■ What to do: For the word "valuesets", search the records and show each line in which it occurs.

■ Excerpted data:

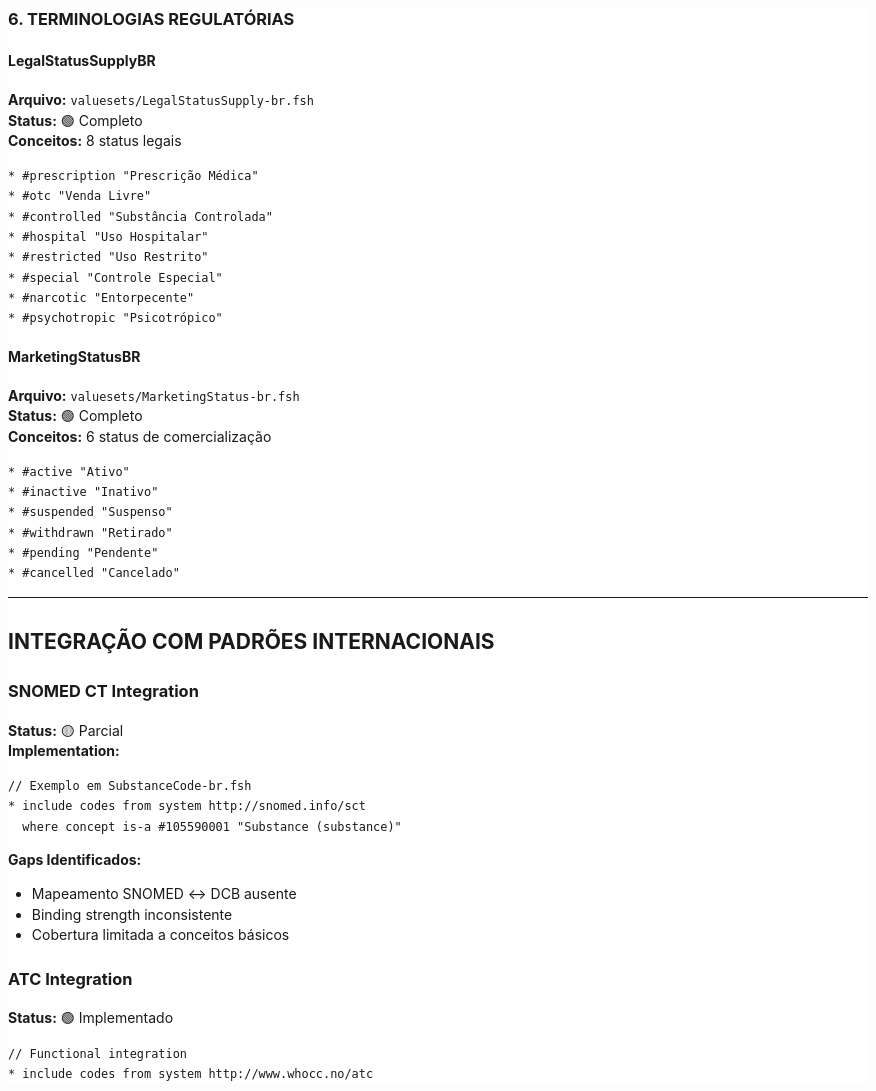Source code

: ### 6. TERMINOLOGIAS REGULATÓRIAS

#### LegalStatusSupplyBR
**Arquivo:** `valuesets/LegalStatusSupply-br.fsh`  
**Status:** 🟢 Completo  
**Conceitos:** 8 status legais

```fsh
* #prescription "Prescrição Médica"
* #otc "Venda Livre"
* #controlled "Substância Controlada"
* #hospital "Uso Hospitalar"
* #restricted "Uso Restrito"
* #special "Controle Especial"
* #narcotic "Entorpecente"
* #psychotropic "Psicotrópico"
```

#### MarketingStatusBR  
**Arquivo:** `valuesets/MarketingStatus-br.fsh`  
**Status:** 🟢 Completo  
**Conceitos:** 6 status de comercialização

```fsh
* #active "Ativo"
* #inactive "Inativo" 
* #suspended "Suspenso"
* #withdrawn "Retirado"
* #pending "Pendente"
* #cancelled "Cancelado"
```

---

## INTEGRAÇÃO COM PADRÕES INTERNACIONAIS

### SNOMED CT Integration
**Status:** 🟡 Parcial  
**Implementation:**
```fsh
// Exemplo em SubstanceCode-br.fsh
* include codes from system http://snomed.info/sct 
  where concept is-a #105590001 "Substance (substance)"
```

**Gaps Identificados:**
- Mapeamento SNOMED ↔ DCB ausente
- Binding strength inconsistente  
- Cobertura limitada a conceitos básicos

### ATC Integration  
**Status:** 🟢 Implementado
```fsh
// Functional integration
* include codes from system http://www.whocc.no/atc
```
* * *
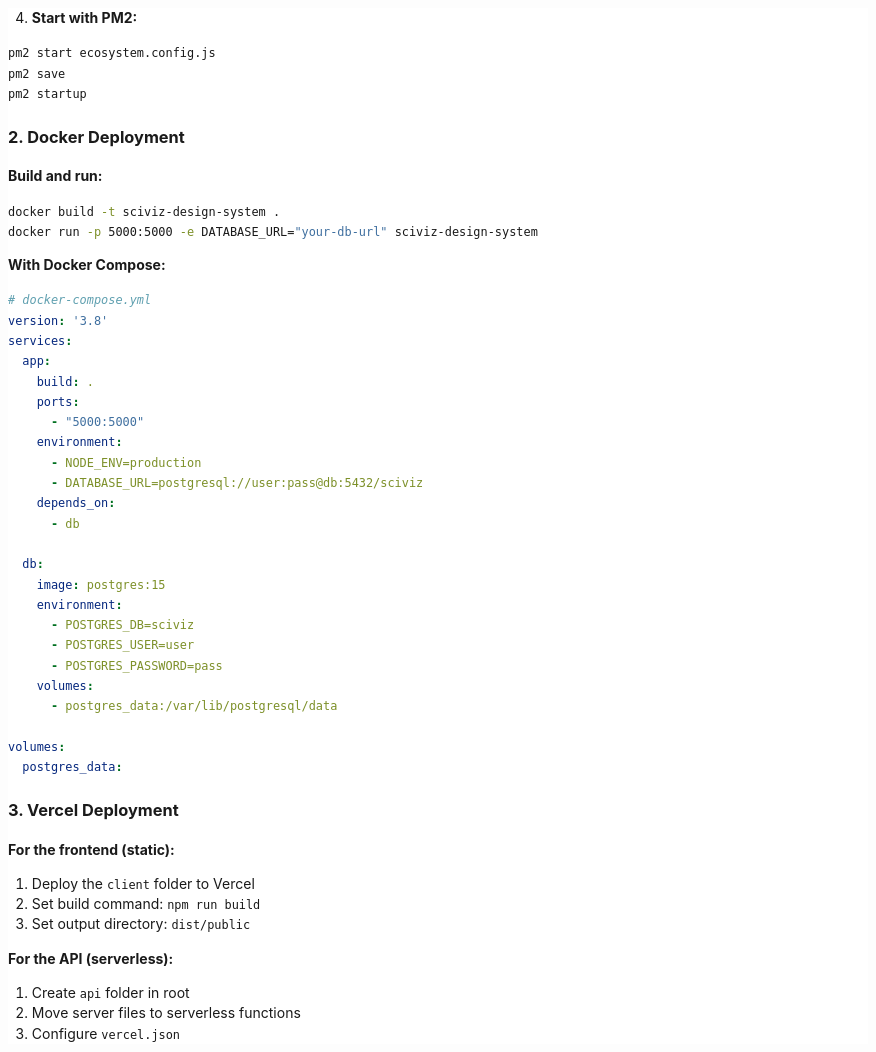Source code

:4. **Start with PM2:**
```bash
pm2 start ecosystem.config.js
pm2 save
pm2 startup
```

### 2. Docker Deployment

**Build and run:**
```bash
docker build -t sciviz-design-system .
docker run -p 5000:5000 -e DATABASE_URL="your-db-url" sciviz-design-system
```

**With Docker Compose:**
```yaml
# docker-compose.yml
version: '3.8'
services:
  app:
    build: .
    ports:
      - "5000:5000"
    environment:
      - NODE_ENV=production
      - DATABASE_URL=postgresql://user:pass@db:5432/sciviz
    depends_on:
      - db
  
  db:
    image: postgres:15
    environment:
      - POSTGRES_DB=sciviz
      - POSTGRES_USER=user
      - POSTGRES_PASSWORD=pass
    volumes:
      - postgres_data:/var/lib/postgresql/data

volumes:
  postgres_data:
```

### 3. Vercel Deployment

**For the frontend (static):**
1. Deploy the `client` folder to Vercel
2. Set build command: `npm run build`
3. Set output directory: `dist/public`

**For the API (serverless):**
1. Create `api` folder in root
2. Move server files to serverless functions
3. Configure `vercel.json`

■ Reply to the exercise:
**Arquivo:** `valuesets/LegalStatusSupply-br.fsh`  
**Arquivo:** `valuesets/MarketingStatus-br.fsh`  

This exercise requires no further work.